Tuesday, May 4, 2010
Keeping up with The Times
While it is true that they occasionally say things that seem to make sense to us, as far as StraightMan and I are concerned, David Brooks, Thomas Friedman, John Tierney, and Nicholas Wade are the Gray Lady's own Evil League of Evil.
As anthropologists, we reserve our particular ire for Wade.
Recently, Wade discovered culture, which he describes as an "evolutionary force" that has been in effect for the last 20,000 years or so.
Today, Wade reported on a study of the possible consequences of cousin marriage in the Darwin family.
The topic of cousin marriage is one that I happen to teach in ANTH 100. For example, I screen the ethnographic film "Masai Women" (a "classic" documentary that helps students connect the practice of polygyny with ideas and practices about women and property) and also assign chestnuts like Melvyn Goldstein's "When Brothers Share a Wife" (an article about fraternal polyandry in Tibet that appears in a number of textbooks).
This is all done in the service of impressing upon students the idea that there is no universal definition of marriage.

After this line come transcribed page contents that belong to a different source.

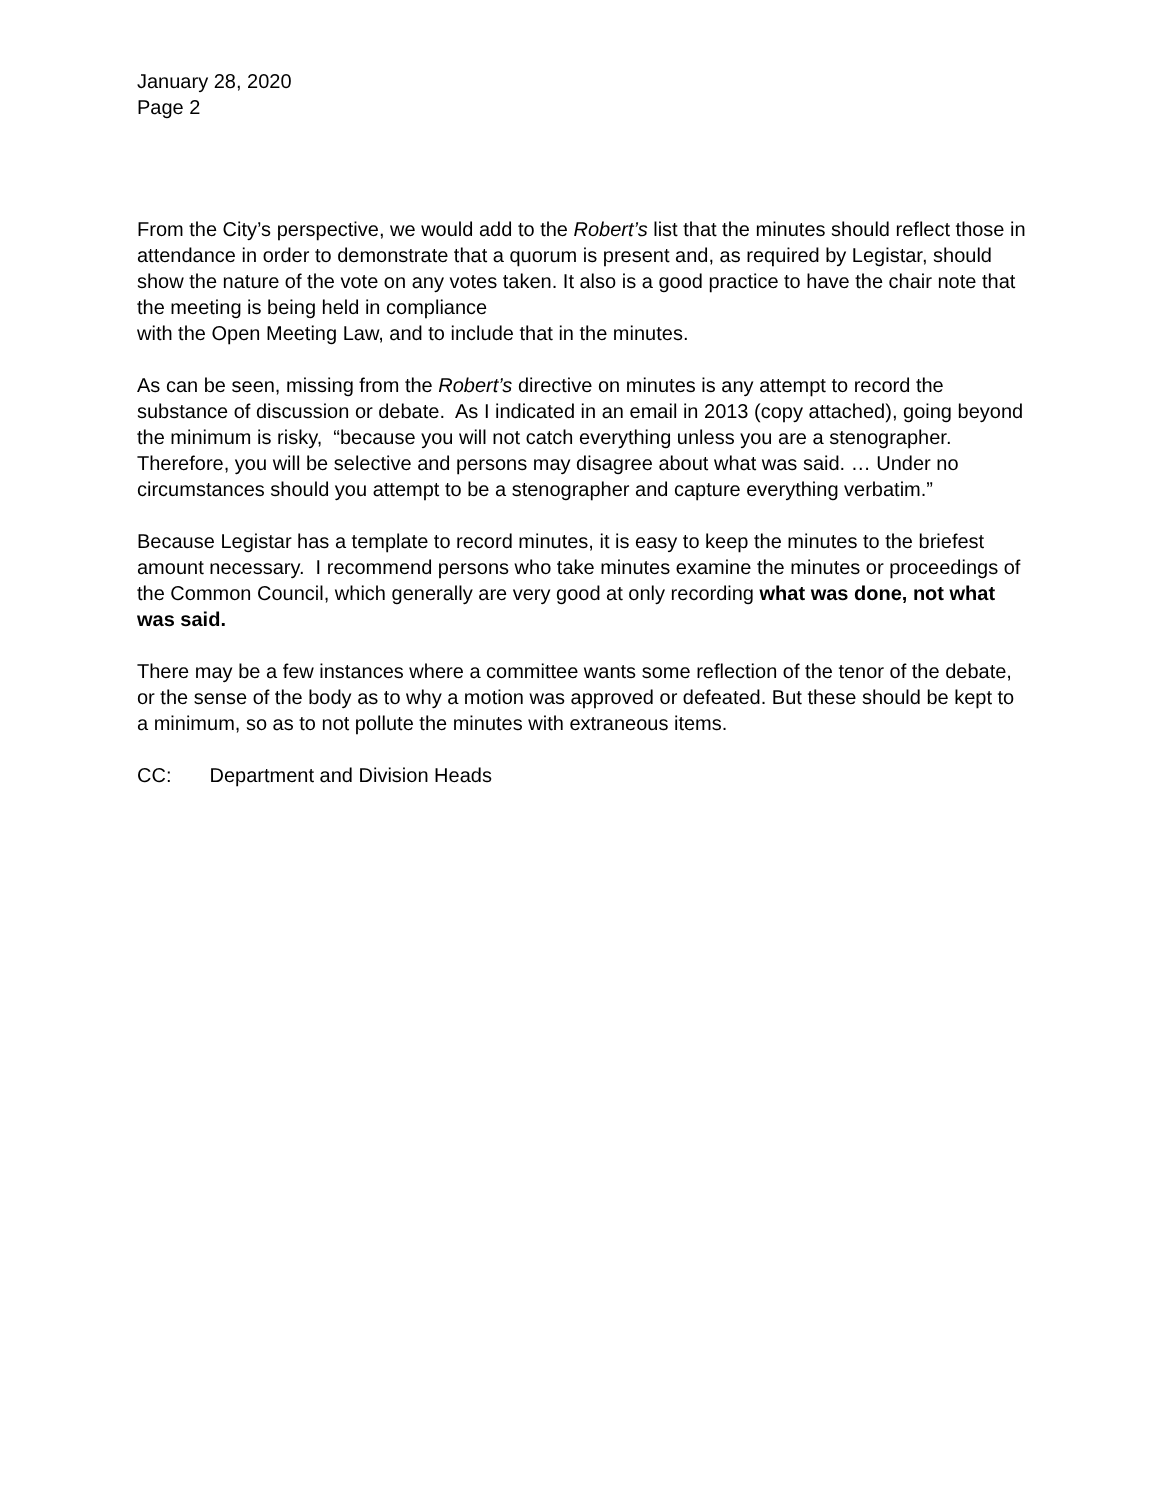January 28, 2020
Page 2
From the City’s perspective, we would add to the Robert’s list that the minutes should reflect those in attendance in order to demonstrate that a quorum is present and, as required by Legistar, should show the nature of the vote on any votes taken. It also is a good practice to have the chair note that the meeting is being held in compliance
with the Open Meeting Law, and to include that in the minutes.
As can be seen, missing from the Robert’s directive on minutes is any attempt to record the substance of discussion or debate. As I indicated in an email in 2013 (copy attached), going beyond the minimum is risky, “because you will not catch everything unless you are a stenographer. Therefore, you will be selective and persons may disagree about what was said. … Under no circumstances should you attempt to be a stenographer and capture everything verbatim.”
Because Legistar has a template to record minutes, it is easy to keep the minutes to the briefest amount necessary. I recommend persons who take minutes examine the minutes or proceedings of the Common Council, which generally are very good at only recording what was done, not what was said.
There may be a few instances where a committee wants some reflection of the tenor of the debate, or the sense of the body as to why a motion was approved or defeated. But these should be kept to a minimum, so as to not pollute the minutes with extraneous items.
CC: Department and Division Heads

It can involve more than two individuals who need not be different sexes / genders and it is not assumed that first comes love.
I also like to talk about marriage in ANTH 100 to illustrate the point that it can be difficult to cultivate a stance of cultural relativism about activities, behaviors, and attitudes that "we" consider fundamental experiences of everyday life.
Given that cousin marriages, cross-culturally and historically in American and European societies, have been preferred, I make rather a strong case for how and why such marriages ought not be seen as "unnatural." I always anticipate that at least one student will ask the inbreeding question. So, I plan to read the study that Wade cites more carefully. It sounds like an interesting approach, but I feel a bit doubtful about whether or not this particular analysis is all that robust.